No doubt, even when he grew too powerful to have his mum as his coach, Murray saw beyond the obvious and realised that he could trust a woman as no high-ranking tennis ace has done before.

Think of the way the world has changed since we fought the evil that was Hitler, starting in 1939. Computers, global travel, the concept that is the United Nations; the list is endless.

(Hey, why am I trying to write this list? Everyone will have a different set of changes in our lifestyle since Wimbledon was played in long white trousers, since racquets were made of wood, since Australians and then Americans came to dominate the men’s singles. Go for it: it’s a lot of fun.)

The papers said that within a day or two Murray had shown this change of his team could be successful, but his victory over a minor player at Queen’s Club would have come anyway. Once again, that very sentence shows how life may have advanced for the rest of us but not for sportsmen. Queen’s Club has been the place where tennis men and women warmed up for Wimbledon for the whole of my life and, without thinking, they continue that habit.

In general, people don’t like new ideas or change of any kind. I remember picking up my first laptop and thinking how it would make my life easier. All around me there were other reporters — aren’t we supposed to be the leaders of new ideas, the forward thinkers, the men and women who break the mould? — staring at these new implements as if they might bite.

- [Provided data]

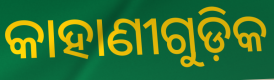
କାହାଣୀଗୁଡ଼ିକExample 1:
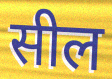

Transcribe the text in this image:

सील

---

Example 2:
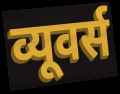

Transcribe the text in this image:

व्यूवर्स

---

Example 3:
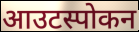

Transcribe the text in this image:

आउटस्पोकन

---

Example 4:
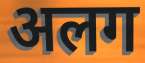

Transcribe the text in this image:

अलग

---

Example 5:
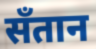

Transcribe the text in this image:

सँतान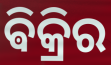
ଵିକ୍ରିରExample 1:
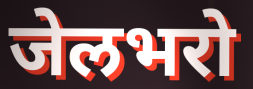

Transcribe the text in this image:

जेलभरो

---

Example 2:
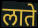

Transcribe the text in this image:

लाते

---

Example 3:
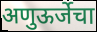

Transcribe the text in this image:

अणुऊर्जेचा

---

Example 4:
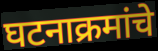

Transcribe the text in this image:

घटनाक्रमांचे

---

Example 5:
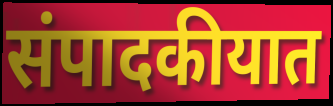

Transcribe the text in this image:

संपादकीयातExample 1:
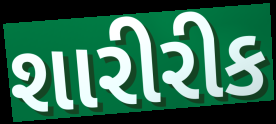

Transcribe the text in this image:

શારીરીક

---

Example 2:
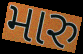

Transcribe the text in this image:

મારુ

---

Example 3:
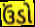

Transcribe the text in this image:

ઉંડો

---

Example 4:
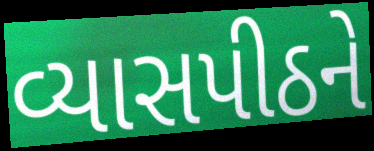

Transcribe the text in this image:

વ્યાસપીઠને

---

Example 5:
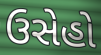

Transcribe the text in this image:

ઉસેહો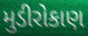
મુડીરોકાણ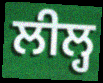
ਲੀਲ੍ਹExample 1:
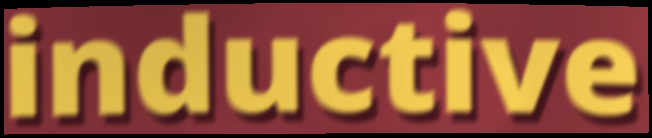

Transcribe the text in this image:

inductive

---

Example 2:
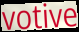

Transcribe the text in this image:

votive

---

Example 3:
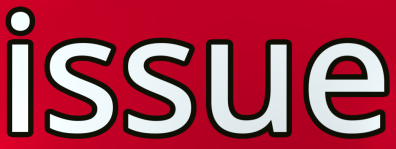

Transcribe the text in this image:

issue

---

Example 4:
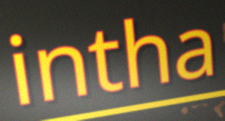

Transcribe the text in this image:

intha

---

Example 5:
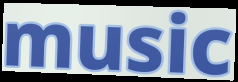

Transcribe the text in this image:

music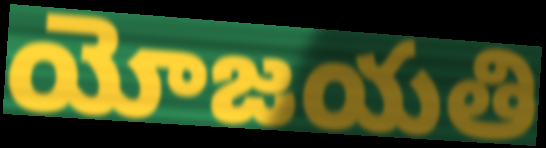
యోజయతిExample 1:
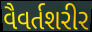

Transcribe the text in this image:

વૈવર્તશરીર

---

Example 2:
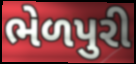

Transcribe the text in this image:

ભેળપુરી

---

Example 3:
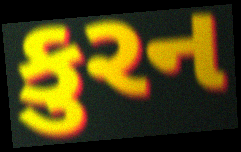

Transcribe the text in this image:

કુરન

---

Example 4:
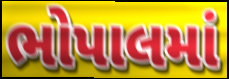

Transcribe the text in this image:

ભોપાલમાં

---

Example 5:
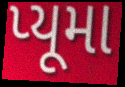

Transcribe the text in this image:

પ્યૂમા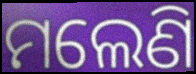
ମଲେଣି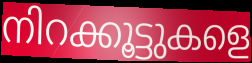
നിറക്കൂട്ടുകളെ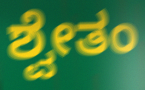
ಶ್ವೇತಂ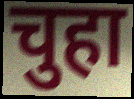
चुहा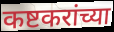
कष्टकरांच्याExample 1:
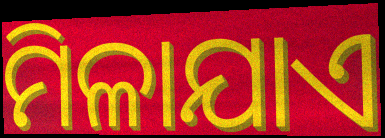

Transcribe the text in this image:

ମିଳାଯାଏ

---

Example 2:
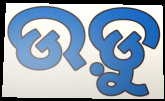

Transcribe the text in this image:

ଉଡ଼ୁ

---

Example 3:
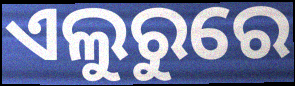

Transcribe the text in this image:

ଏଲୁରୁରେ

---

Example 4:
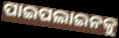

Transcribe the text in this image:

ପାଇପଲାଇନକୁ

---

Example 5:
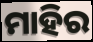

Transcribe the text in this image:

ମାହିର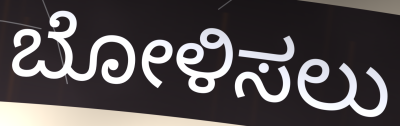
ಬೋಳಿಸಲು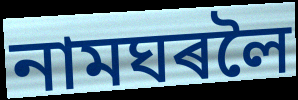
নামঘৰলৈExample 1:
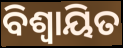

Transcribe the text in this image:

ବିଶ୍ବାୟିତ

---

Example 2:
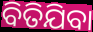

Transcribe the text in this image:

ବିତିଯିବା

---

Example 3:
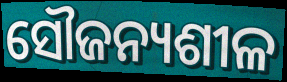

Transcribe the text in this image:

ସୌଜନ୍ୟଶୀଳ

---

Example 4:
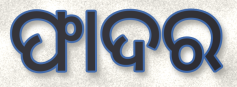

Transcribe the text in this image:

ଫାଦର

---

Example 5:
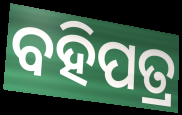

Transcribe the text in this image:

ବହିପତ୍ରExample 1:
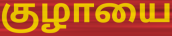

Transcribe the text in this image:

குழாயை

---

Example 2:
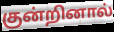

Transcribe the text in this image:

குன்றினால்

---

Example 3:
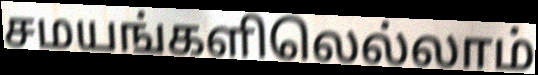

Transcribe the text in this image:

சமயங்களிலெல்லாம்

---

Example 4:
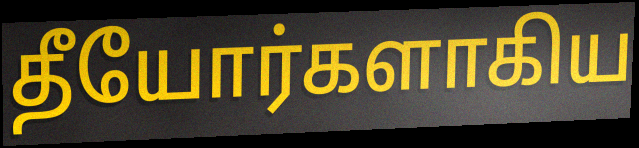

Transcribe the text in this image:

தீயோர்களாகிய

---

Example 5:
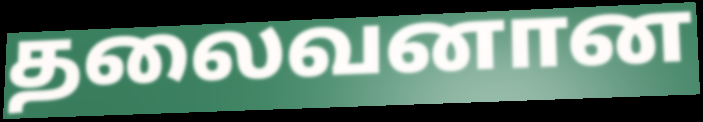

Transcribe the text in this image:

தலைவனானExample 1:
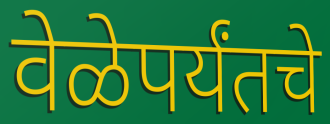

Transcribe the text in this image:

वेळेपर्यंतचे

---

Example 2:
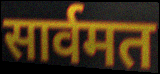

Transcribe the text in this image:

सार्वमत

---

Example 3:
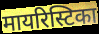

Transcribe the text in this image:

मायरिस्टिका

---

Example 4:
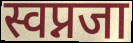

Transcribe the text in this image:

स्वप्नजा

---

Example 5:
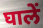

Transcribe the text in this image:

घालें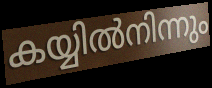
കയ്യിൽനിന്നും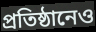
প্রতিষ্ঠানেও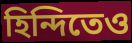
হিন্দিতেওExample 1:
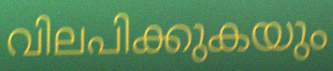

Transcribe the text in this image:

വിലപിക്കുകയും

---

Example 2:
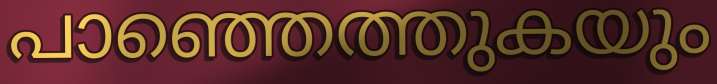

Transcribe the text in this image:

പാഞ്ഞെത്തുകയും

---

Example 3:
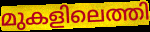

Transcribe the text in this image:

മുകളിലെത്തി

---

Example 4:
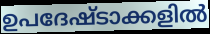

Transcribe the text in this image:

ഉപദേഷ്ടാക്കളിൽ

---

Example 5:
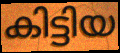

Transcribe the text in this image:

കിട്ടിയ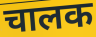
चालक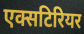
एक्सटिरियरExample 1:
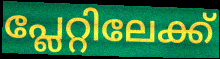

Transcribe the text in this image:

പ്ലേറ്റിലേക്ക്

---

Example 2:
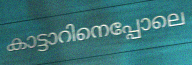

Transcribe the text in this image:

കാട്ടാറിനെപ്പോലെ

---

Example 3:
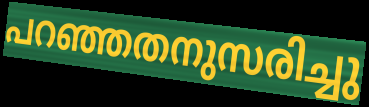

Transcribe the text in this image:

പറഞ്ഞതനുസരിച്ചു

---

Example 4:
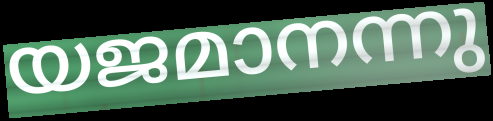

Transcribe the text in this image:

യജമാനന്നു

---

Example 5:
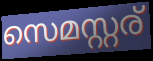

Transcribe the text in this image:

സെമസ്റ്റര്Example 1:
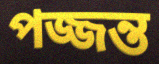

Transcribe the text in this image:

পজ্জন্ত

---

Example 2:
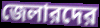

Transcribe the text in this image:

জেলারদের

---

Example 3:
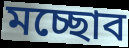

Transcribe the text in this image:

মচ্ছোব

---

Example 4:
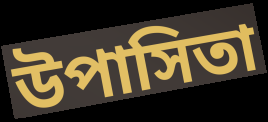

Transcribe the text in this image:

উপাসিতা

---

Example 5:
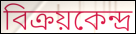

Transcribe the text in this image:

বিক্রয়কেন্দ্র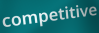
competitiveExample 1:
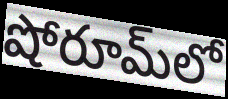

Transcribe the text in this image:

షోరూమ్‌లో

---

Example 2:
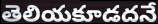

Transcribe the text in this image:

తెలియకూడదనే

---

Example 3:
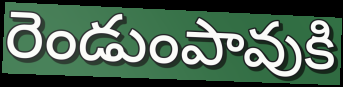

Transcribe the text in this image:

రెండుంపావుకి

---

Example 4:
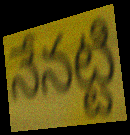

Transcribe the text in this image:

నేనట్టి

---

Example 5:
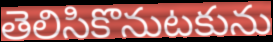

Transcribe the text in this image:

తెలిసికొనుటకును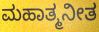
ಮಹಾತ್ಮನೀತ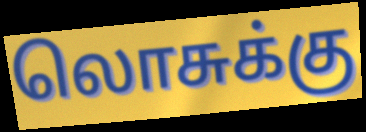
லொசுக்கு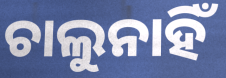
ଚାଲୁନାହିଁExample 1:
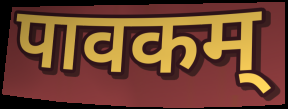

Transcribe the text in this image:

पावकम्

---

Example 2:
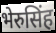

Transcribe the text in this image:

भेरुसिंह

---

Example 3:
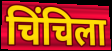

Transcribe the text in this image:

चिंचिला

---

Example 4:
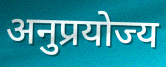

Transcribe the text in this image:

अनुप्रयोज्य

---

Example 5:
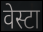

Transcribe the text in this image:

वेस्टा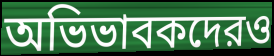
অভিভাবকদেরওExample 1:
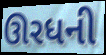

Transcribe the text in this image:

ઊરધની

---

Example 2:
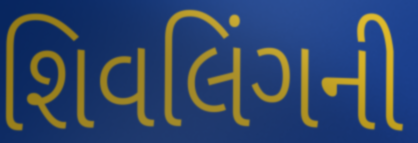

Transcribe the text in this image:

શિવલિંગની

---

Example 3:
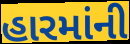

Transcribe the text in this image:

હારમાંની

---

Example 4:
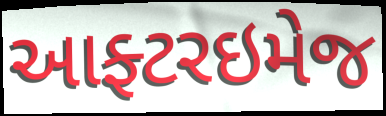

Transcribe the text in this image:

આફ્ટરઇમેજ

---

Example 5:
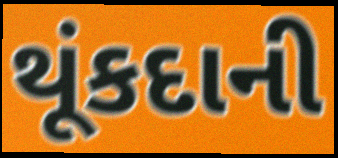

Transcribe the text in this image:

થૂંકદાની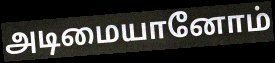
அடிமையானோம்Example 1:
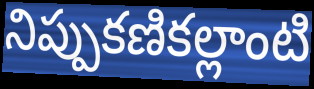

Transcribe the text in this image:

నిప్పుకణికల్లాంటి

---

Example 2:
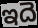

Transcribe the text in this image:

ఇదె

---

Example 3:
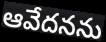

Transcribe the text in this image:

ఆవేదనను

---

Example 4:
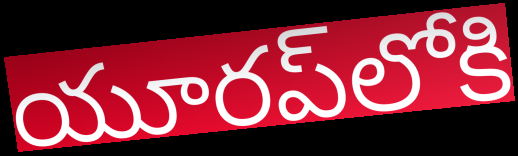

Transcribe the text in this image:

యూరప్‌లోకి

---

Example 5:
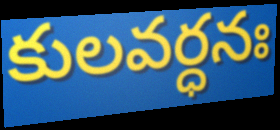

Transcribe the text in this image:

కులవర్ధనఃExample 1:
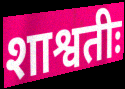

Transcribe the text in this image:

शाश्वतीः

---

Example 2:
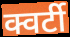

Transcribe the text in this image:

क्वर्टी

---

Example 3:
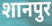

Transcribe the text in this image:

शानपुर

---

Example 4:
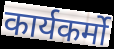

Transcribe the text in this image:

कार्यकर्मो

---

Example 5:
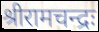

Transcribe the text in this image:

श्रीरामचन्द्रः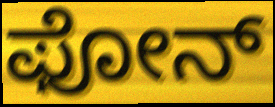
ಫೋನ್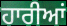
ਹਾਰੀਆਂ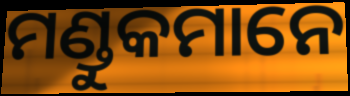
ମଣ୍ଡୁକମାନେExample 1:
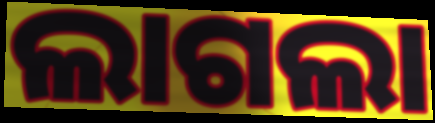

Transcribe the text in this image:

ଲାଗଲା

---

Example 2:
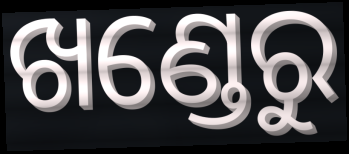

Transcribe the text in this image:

- [Brief 1]
In the passage on Murray and change, where have tennis players warmed up for Wimbledon throughout the writer's life?
- [Brief 2]
Please write the next few sentences of the passage on Murray and change, picking up after its final sentence.

- [Written answer 1]
Queen's Club.

- [Written answer 2]
“They are just a passing fad,” they complained and wrote memos to themselves even detailing how to open the lid.

We have only scratched the surface of computer use 25 years on. I see a day when we can think of a subject like Murray and the female coach and a whole 900-word article will appear in front of us, transfer itself to the newspaper of our choice and automatically correct our mistakes.

These little gadgets have updated the world and my hope is that Murray’s appointment will help to change how the world views women. In an era of violence towards them in war and peace, they need all the aid they can get and it would be an irony if old-fashioned sport contrived to show they are worth their place in a world that does not always treat them gently.